TEXTE D'ÉTUDE:
#####
27.11.04

Un regal!

Mondovino, de Jonathan Nossiter

Jonathan Nossiter, l’anti-Michael Moore ? A travers l’exemple du vin, le réalisateur nous parle de la mondialisation et de ses (m)effets. Le burlesque des situations, l’impertinence du montage, la force de la mise en scène : a travers ces éléments, Nossiter nous distrait autant qu’il nous informe, et ce qu’il nous montre a de l’importance. Donnant la parole à tous, il nous montre un univers, celui du vin, dont les mécanismes pourrait s’appliquer à beaucoup d’autres, notamment le cinéma. Edifiant !

Tout simplement in-cro-yable!

The Incredibles, de Brad Bird

C’est un cliché, mais on ne se lasse pas de le répéter : la dernière production des studios Pixar est une réussite totale ! Les Indestructibles est un pur chef d’œuvre de divertissement, qui plaira aux néophytes et ravira les initiés. A travers une réalisation ambitieuse et soignée, le réalisateur parvient à rendre hommage à ses illustres prédécesseurs (les premiers James Bond, Star Wars, l’univers Marvel Comics), tout en y ajoutant sa propre critique d’une société contemporaine (en particulier américaine) où tout le monde veut devenir une star et ou les gens normaux n’ont rien d’exceptionnel…

Enfin, ce film consacre la maturité du film de super-héros, un genre en pleine explosion depuis plusieurs années. Après les films de super-héros à prendre au premier degré, Les Indestructibles nous offre un film de super-héros révisionniste, dont le propos est d’assumer l’héritage d’une mythologie déjà bien établie, tout en la critiquant dans ses fondements. Les Indestructibles se pose donc comme l’héritier filmique de tout une littérature critique des super-héros, initiée par l’indispensable Les Gardiens d’Alan Moore.


18.11.04

Le film le plus étrange de l'année...

Birth, de Jonathan Glazer
Nicole Kidman nous revient, après le très médiocre Stepford Wives, dans un film pour le moins étrange. Elle est en train de devenir, en termes de crédibilité, une sorte de George Clooney au feminin: malgré qques ratages, chacun des projets dans lesquels elle est impliquée semble mériter un coup d'oeil, et au final, ce n'est pas forcement que son charme qui nous encourage a aller voir ses films...
Birth est un film étrange, qui, pour parler d'un sujet universel comme le deuil, passe par un élément surnaturel, avec des acteurs troublants et une mise en scène très élégante. C'est presque difficile de se dire que Jonathan Glazer est un réalisateur issu du clip et de la pub! Et pourtant, c'est le réalisateur du clip Karma Police de Radiohead, de Virtual Insanity de Jamiroquai, ou encore (moins connu cui-la) The Universal de Blur. Et c'est aussi lui qui est responsable de l'extraordinaire pub Levi's "Odyssey", ou l'on voit un homme et une femme courir en défonçant des murs...
Birth, un film etrange et envoutant, qui fait de Jonathan Glazer un jeune realisateur a suivre!

6.11.04

Argh....
#####
EXERCICES:
A – Répondez aux questions suivantes d'après les critiques de films.
(i) Quel univers Jonathan Nossiter prend-il comme exemple pour parler de la mondialisation ?
(ii) Quels studios ont produit Les Indestructibles ?
(iii) Pour quelle marque Jonathan Glazer a-t-il réalisé la publicité « Odyssey » ?
B – Recopiez le passage des critiques de films qui commence aux mots "Enfin, ce film" et s'arrête après les mots "Gardiens d’Alan Moore.".
#####
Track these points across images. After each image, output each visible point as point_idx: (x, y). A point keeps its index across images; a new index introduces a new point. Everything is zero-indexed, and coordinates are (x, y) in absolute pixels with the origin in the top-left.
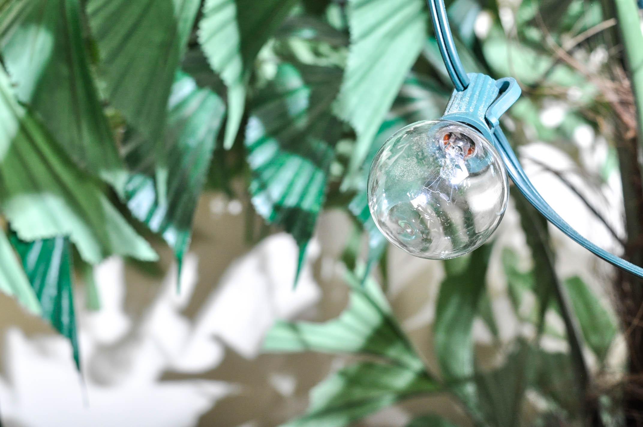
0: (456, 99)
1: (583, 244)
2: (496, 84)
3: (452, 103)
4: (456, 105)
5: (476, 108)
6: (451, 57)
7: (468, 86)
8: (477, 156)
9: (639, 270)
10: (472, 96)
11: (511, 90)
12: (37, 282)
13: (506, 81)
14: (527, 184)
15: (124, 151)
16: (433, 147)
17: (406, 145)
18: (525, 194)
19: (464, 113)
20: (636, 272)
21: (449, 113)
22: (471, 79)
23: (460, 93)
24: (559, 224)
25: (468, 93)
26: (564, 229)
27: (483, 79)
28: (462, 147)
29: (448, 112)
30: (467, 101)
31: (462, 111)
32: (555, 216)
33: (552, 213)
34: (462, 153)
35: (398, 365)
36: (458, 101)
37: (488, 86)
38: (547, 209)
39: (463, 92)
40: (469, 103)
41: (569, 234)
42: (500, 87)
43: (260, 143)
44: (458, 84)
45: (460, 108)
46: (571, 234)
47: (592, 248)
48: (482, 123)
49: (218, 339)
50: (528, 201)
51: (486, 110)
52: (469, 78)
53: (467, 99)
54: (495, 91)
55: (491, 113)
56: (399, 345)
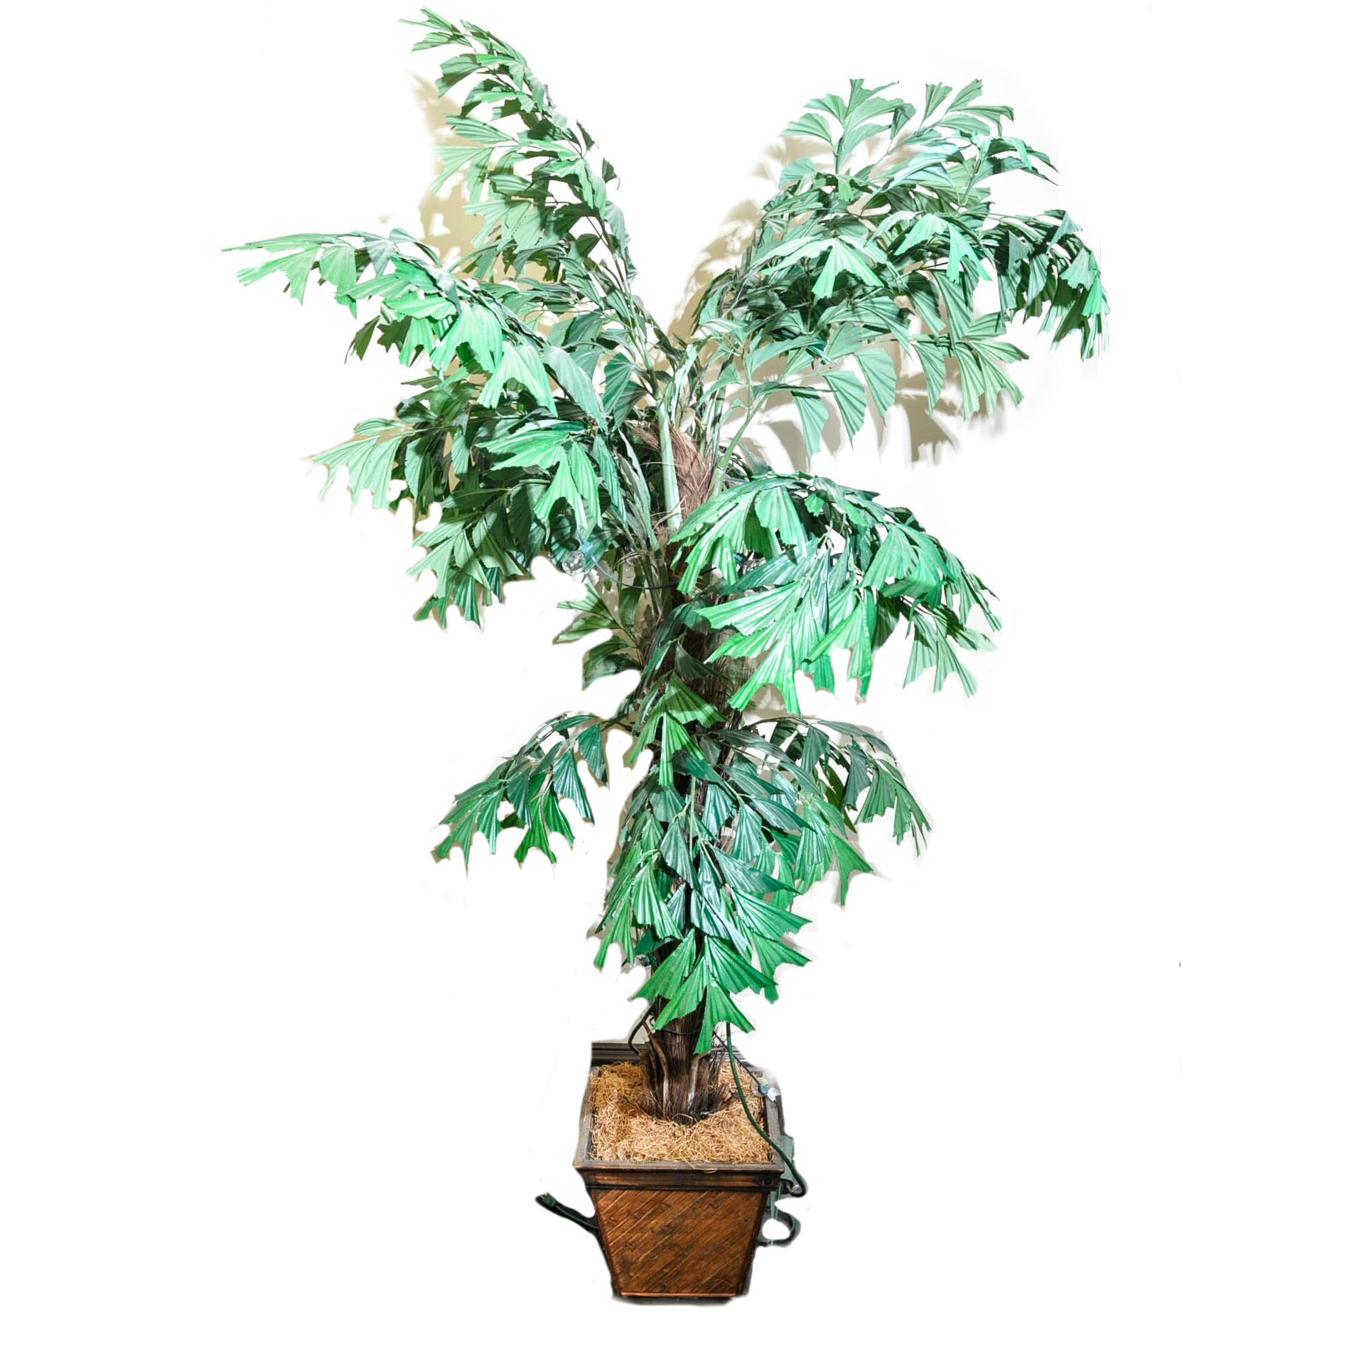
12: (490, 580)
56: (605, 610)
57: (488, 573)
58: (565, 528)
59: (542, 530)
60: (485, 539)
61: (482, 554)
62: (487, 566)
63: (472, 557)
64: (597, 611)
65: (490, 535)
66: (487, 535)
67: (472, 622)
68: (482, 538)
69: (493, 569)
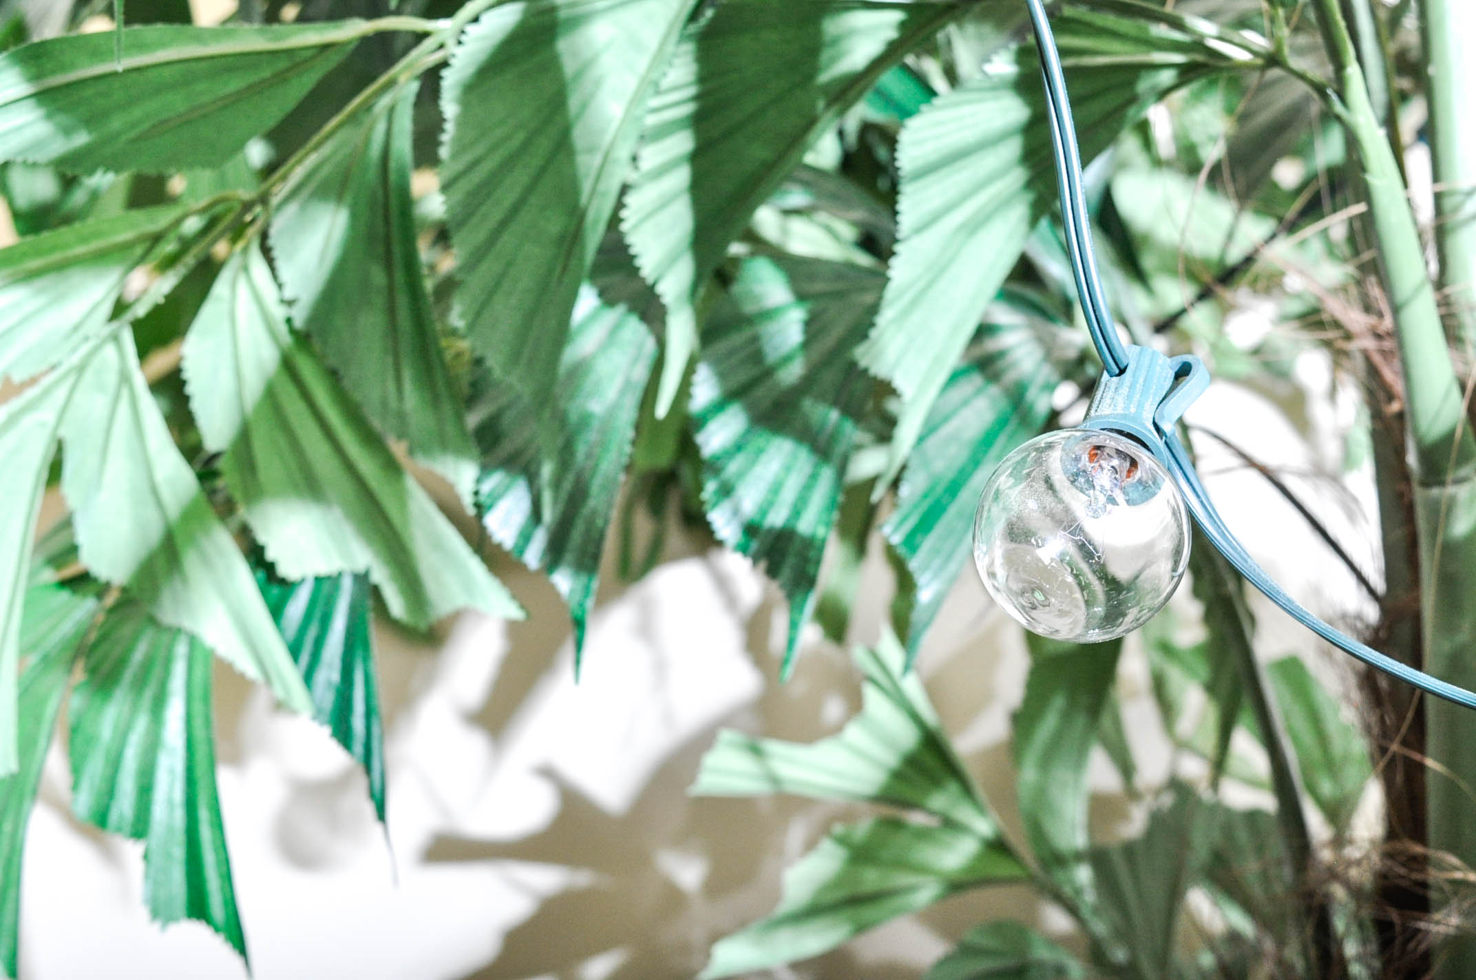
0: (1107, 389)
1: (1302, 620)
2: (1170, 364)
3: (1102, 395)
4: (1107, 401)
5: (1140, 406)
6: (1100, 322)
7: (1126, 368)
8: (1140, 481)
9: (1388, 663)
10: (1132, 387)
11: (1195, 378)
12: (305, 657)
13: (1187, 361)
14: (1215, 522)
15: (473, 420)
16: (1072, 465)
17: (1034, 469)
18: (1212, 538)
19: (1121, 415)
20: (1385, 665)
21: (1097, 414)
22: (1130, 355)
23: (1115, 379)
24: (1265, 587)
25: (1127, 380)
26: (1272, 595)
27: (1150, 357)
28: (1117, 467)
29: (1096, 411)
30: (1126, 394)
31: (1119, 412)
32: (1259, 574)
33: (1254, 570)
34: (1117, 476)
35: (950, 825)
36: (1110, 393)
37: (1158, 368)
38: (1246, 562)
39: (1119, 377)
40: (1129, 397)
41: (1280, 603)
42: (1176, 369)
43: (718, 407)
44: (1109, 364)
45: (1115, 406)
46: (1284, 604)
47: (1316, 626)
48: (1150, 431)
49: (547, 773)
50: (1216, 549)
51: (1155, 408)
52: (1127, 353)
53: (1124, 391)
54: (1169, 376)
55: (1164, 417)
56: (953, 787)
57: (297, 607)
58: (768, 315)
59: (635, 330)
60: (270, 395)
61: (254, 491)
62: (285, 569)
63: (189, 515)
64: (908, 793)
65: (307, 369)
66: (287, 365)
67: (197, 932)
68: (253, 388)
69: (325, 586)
#####
RÉSULTATS DES EXERCICES:
A –
(i) Celui du vin.
(ii) Les studios Pixar.
(iii) Levi's.

B –
Enfin, ce film consacre la maturité du film de super-héros, un genre en pleine explosion depuis plusieurs années. Après les films de super-héros à prendre au premier degré, Les Indestructibles nous offre un film de super-héros révisionniste, dont le propos est d’assumer l’héritage d’une mythologie déjà bien établie, tout en la critiquant dans ses fondements. Les Indestructibles se pose donc comme l’héritier filmique de tout une littérature critique des super-héros, initiée par l’indispensable Les Gardiens d’Alan Moore.